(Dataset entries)
================

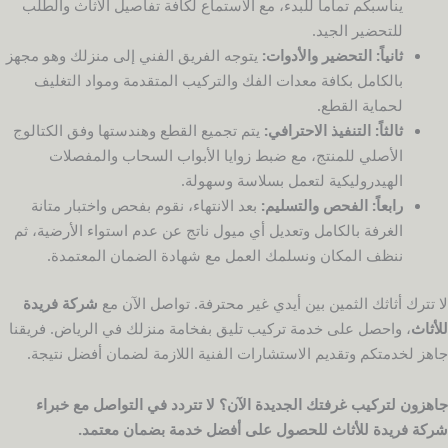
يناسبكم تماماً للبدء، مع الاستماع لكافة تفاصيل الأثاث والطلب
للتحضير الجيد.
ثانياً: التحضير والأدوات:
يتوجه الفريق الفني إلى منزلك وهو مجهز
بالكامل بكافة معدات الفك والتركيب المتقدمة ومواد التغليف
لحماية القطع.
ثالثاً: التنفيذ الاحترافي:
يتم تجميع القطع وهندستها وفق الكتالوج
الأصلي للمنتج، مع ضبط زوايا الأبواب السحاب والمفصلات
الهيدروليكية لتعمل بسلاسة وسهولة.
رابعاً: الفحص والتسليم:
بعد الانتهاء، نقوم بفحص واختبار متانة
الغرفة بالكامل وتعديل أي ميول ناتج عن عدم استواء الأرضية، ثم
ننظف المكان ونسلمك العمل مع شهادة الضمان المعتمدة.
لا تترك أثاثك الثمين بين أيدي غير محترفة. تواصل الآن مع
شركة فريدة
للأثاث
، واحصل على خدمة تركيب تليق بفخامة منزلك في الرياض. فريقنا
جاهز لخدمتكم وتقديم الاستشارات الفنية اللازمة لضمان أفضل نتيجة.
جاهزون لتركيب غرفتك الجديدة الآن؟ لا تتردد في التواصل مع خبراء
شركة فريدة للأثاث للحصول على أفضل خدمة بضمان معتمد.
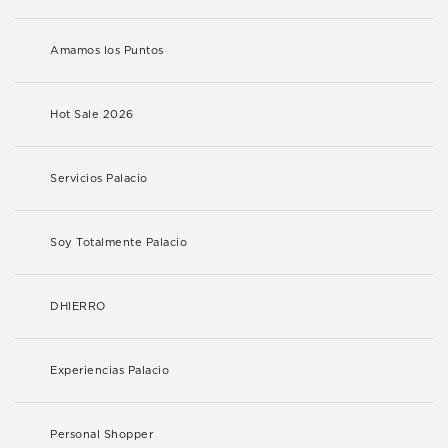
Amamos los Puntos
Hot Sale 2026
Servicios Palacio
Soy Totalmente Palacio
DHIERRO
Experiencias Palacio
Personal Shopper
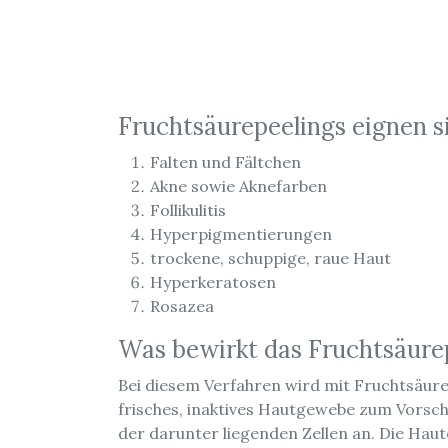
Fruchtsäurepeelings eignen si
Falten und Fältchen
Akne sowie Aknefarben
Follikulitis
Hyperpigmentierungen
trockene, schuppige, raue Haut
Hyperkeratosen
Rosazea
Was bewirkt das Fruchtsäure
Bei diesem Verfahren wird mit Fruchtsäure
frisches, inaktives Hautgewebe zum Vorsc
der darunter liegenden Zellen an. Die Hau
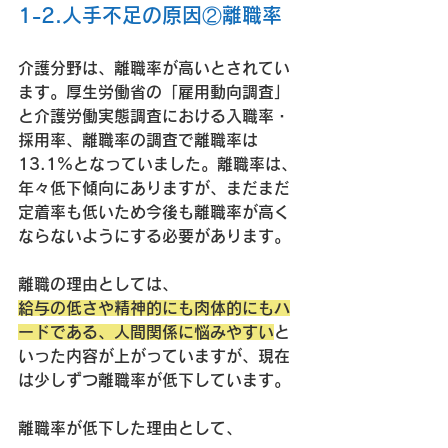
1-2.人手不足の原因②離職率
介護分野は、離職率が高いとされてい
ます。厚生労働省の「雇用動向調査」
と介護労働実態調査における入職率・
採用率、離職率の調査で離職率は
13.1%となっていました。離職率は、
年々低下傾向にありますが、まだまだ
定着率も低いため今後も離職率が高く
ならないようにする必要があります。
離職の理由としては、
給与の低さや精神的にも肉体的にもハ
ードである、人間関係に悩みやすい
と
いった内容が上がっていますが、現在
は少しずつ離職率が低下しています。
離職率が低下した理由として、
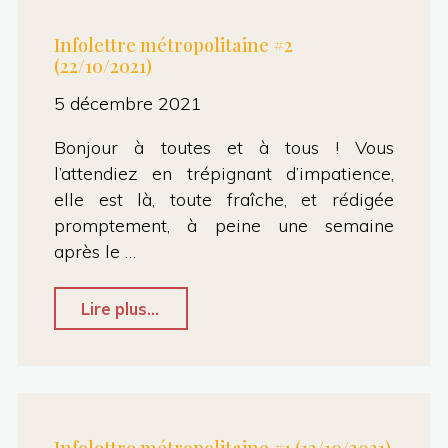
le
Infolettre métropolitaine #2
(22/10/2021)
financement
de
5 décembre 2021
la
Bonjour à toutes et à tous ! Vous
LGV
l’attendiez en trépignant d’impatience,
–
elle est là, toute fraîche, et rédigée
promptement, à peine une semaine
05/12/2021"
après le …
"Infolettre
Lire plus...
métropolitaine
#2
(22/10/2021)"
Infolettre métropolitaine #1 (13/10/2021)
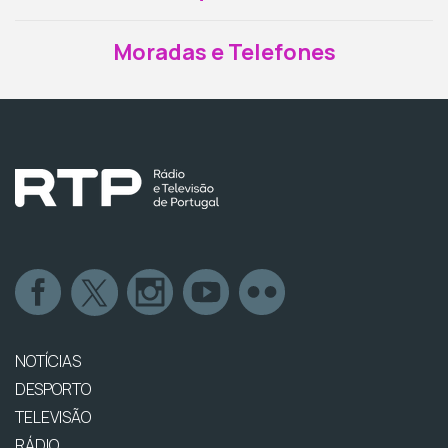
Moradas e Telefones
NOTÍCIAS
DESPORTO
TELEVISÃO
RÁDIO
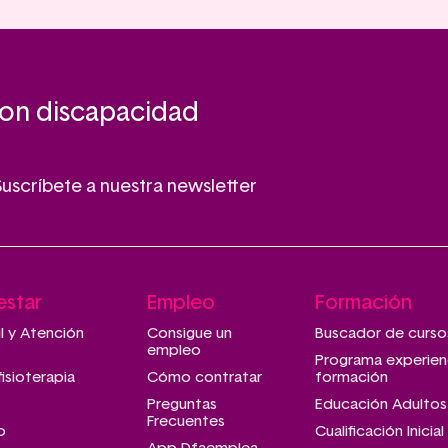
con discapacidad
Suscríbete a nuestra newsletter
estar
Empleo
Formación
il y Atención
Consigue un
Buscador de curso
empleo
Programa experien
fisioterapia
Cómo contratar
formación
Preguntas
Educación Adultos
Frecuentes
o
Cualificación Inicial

================

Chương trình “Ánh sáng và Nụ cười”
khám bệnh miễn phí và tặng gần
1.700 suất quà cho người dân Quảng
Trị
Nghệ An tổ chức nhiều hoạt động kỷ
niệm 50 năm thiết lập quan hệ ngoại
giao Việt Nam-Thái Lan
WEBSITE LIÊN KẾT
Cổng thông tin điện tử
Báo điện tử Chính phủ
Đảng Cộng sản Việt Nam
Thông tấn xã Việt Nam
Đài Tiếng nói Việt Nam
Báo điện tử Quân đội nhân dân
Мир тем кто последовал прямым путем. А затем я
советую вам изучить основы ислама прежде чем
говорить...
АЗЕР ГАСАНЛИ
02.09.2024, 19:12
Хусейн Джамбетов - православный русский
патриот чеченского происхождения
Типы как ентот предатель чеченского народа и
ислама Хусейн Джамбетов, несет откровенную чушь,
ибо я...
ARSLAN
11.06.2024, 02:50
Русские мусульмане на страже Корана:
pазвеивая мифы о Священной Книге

================

[ACTION ITEM] Each line between the one holding "Experiencias Palacio" and the one holding "Cualificación Inicial", inclusive, should be copied exactly as it appears above, and pictures should be omitted.

[OUTPUT OF THE TASK]
Experiencias Palacio
Personal Shopper
Fruchtsäurepeelings eignen si
Falten und Fältchen
Akne sowie Aknefarben
Follikulitis
Hyperpigmentierungen
trockene, schuppige, raue Haut
Hyperkeratosen
Rosazea
Was bewirkt das Fruchtsäure
Bei diesem Verfahren wird mit Fruchtsäure
frisches, inaktives Hautgewebe zum Vorsc
der darunter liegenden Zellen an. Die Hau
1-2.人手不足の原因②離職率
介護分野は、離職率が高いとされてい
ます。厚生労働省の「雇用動向調査」
と介護労働実態調査における入職率・
採用率、離職率の調査で離職率は
13.1%となっていました。離職率は、
年々低下傾向にありますが、まだまだ
定着率も低いため今後も離職率が高く
ならないようにする必要があります。
離職の理由としては、
給与の低さや精神的にも肉体的にもハ
ードである、人間関係に悩みやすい
と
いった内容が上がっていますが、現在
は少しずつ離職率が低下しています。
離職率が低下した理由として、
le
Infolettre métropolitaine #2
(22/10/2021)
financement
de
5 décembre 2021
la
Bonjour à toutes et à tous ! Vous
LGV
l’attendiez en trépignant d’impatience,
–
elle est là, toute fraîche, et rédigée
promptement, à peine une semaine
05/12/2021"
après le …
"Infolettre
Lire plus...
métropolitaine
#2
(22/10/2021)"
Infolettre métropolitaine #1 (13/10/2021)
Moradas e Telefones
NOTÍCIAS
DESPORTO
TELEVISÃO
RÁDIO
con discapacidad
Suscríbete a nuestra newsletter
estar
Empleo
Formación
il y Atención
Consigue un
Buscador de curso
empleo
Programa experien
fisioterapia
Cómo contratar
formación
Preguntas
Educación Adultos
Frecuentes
o
Cualificación Inicial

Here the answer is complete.